Fonte: CFNews – Cassa Forense

L’istituto de quo, già protagonista nell’ordinamento processuale italiano in ambito minorile, è stato esteso dalla legge n. 67/2014,  su stimolo della Corte Europea dei Diritti dell’Uomo, con la sentenza c.d. Torreggiani e altri c. Italia dell’8 gennaio 2013, al rito nei confronti degli adulti ed è disciplinato, essenzialmente, dagli artt. 168 bis e ss. del c.p. e nel Titolo V bis – Libro VI- del c.p.p. introdotti dalla norma citata.

L’istituto, rivolto agli indagati e/o imputati e/o per reati puniti con pena edittale non superiore nel massimo a quattro anni di detenzione, sola, congiunta o alternativa alla pena pecuniaria, nonché per i delitti di cui all’art. 550, comma secondo del c.p.p., rappresenta una modalità alternativa di definizione del procedimento penale, attraverso la quale è possibile pervenire ad una pronuncia di proscioglimento per estinzione del reato, all’esito positivo della messa alla prova, la cui concessione è subordinata alla prestazione di lavoro di pubblica utilità.

Un approccio nuovo ed alternativo, cui partecipa tutta la comunità ed ispirato alla funzione di riparazione sociale e individuale dei torti connessi alla consumazione del reato.

L’A.N.F., al fine di favorire una nuova sensibilità ed una nuova visione del sistema penale, in data 7 ottobre 2020 ha sottoscritto con il Ministero della Giustizia una convenzione nazionale per lo svolgimento del lavoro di pubblica utilità, ai fini della sospensione del procedimento, con messa alla prova degli imputati e/o indagati adulti presso le sedi delle associazioni territoriali aderenti.

Tra le sedi aderenti quella di Roma, che da oltre due anni, sulla base di un Protocollo di Intesa tra la Presidenza del Tribunale, la Direzione dell’Ufficio Interdistrettuale di Esecuzione Penale Esterna del Lazio, Abruzzo e Molise ed i Presidenti del COA e della CP di Roma, già gestiva lo Sportello Telefonico di Messa alla Prova (c.d. MAP), volto a diffondere sia tra i difensori che le parti private la cultura della c.d. Giustizia riparativa e di comunità.

La convenzione costituisce ora un ulteriore e fondamentale passo in avanti nella direzione di un sistema penale sempre più orientato verso la promozione dei valori della cultura, legalità e solidarietà, di cui la sospensione del procedimento con messa alla prova è espressione, mentre il lavoro in favore della comunità ne costituisce uno dei principali strumenti.

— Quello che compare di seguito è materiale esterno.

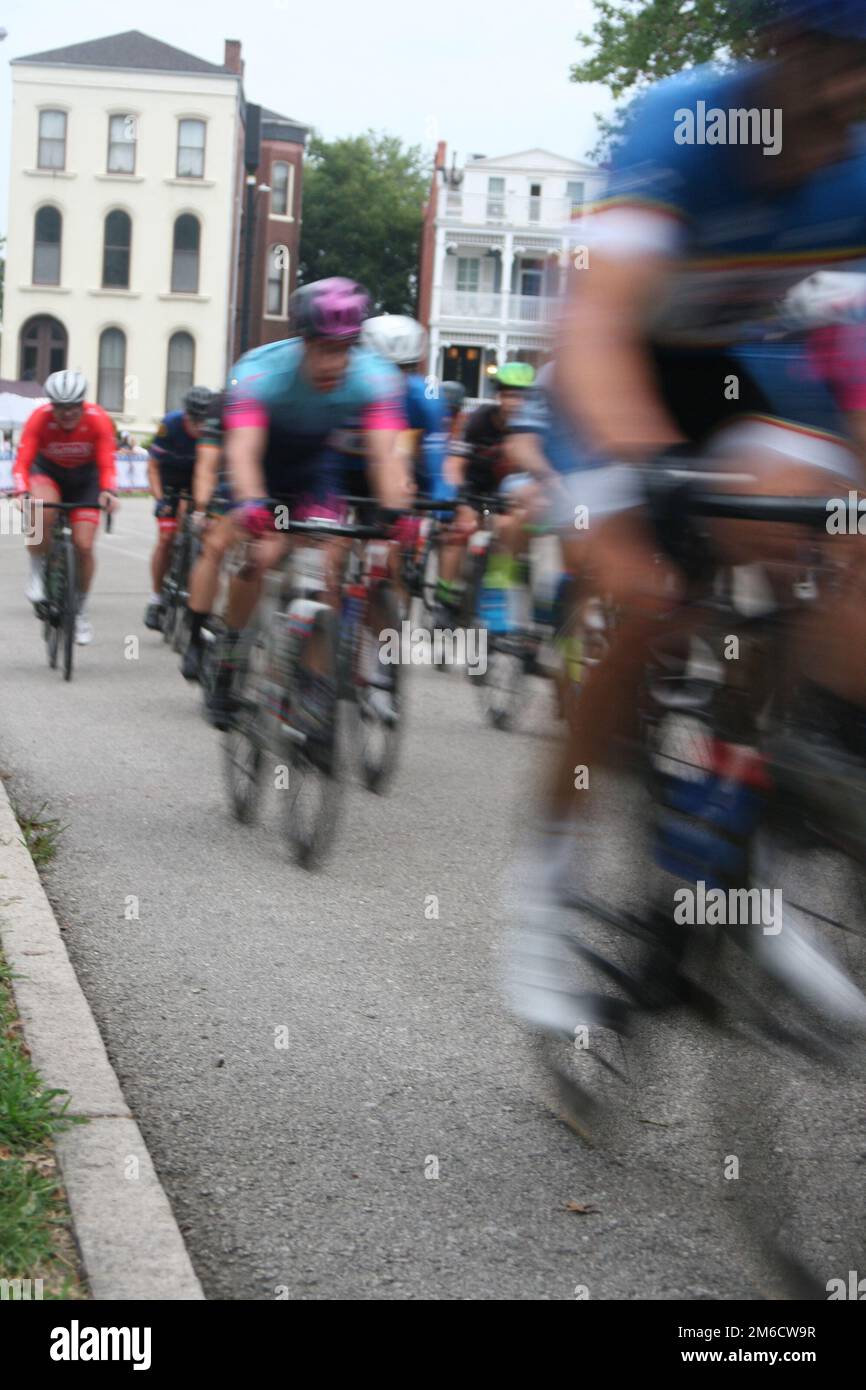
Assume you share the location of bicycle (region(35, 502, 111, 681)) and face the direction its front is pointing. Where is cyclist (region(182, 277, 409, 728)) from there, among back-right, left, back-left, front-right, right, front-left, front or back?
front

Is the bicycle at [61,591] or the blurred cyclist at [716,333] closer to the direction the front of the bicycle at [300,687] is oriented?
the blurred cyclist

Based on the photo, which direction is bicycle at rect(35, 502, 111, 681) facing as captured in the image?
toward the camera

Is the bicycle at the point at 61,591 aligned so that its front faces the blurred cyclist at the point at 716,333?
yes

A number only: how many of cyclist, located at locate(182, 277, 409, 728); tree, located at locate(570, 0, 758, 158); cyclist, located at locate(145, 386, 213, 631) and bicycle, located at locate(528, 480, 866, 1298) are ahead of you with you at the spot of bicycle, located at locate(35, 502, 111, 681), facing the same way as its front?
2

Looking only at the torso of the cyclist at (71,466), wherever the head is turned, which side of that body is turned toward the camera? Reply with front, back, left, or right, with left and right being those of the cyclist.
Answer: front

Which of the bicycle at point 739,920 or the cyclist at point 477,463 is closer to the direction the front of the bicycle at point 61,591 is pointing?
the bicycle

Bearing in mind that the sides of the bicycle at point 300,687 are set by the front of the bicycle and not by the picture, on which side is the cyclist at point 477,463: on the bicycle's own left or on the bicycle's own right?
on the bicycle's own left

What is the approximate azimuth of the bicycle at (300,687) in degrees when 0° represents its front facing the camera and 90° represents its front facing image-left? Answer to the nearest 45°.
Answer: approximately 315°
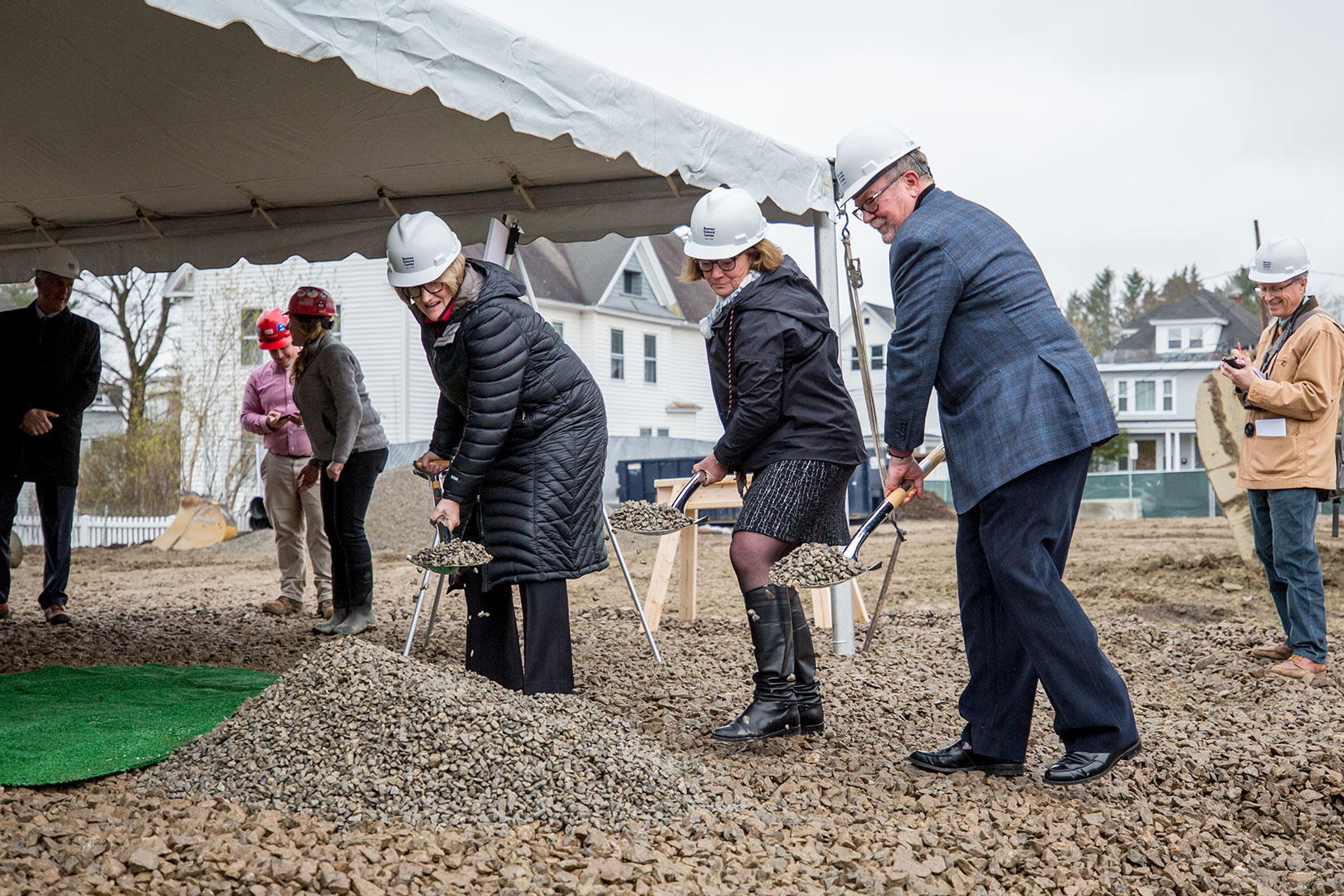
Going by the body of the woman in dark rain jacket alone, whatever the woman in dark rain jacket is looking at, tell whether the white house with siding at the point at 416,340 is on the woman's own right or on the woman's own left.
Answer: on the woman's own right

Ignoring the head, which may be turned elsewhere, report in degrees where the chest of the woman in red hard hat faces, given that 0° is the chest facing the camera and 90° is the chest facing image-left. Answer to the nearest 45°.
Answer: approximately 90°

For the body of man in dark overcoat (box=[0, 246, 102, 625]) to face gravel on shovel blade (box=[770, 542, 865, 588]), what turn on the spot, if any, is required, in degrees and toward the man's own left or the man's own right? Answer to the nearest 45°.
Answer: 0° — they already face it

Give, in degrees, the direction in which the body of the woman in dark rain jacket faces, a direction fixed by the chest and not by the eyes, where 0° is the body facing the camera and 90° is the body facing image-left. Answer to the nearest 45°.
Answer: approximately 90°

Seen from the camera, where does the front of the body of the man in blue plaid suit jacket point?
to the viewer's left

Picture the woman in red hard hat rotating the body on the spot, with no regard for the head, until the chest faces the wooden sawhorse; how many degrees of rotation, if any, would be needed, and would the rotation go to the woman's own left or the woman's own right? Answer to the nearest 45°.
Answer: approximately 180°

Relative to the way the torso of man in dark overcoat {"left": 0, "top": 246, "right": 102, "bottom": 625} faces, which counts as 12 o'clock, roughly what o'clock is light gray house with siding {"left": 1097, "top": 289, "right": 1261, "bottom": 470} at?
The light gray house with siding is roughly at 8 o'clock from the man in dark overcoat.

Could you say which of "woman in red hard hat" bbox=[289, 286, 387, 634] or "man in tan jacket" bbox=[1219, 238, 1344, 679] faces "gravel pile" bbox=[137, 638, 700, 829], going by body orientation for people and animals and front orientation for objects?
the man in tan jacket
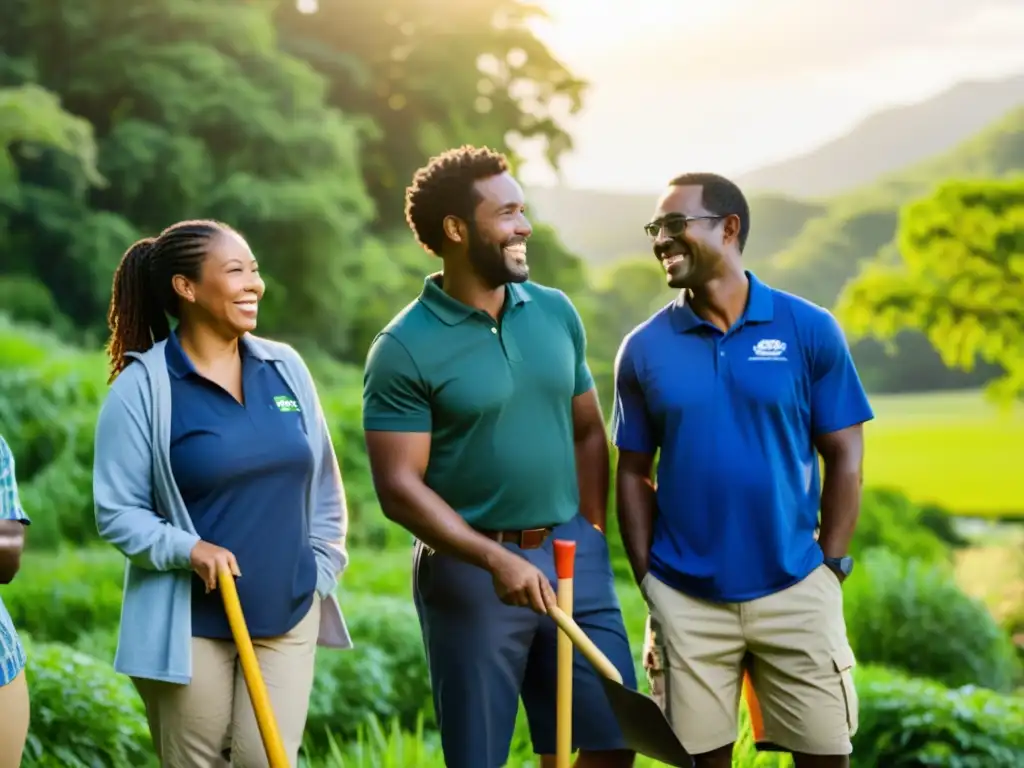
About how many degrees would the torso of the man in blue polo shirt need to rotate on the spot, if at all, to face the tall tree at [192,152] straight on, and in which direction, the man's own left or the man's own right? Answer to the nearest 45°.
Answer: approximately 135° to the man's own right

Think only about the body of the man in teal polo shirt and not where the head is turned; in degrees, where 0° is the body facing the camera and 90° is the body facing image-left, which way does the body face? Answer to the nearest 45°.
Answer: approximately 315°

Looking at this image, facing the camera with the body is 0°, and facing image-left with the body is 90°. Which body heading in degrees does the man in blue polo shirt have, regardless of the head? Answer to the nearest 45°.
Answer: approximately 0°

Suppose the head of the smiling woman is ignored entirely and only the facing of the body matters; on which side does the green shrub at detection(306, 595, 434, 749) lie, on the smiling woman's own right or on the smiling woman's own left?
on the smiling woman's own left

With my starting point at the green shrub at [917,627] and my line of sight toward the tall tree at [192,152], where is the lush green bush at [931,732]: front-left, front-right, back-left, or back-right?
back-left

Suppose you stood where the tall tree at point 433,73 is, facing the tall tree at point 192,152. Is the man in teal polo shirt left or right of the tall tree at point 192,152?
left

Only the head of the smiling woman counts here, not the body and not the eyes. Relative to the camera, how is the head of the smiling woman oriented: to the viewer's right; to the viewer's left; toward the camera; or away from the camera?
to the viewer's right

Proprio l’esperienza degli Sportelli e dell’Osservatorio è stata di stimolo al progetto. 

Considerato anche l’incremento, da meno di 5.000 messi alla prova del 2015 a circa 30.000 alla fine del 2019 e altrettante domande in fase di istruttoria, l’adesione all’accordo da parte dell’Associazione Nazionale Forense, attraverso la disponibilità delle sedi territoriali, consente il potenziamento dell’offerta di opportunità per lo svolgimento del lavoro di pubblica utilità; ciò non soltanto dal punto di vista quantitativo, ma anche dal punto di vista qualitativo, in considerazione della peculiarità del ruolo datoriale, e ne favorisce, altresì, l’applicazione con migliore omogeneità a livello nazionale.

La Convenzione è già applicabile da parte dei Tribunali Ordinari competenti, per tutte le sedi che sono indicate nell’elenco (suscettibile di aggiornamento) consultabile, allegato alla stessa, sul sito web del Ministero della Giustizia.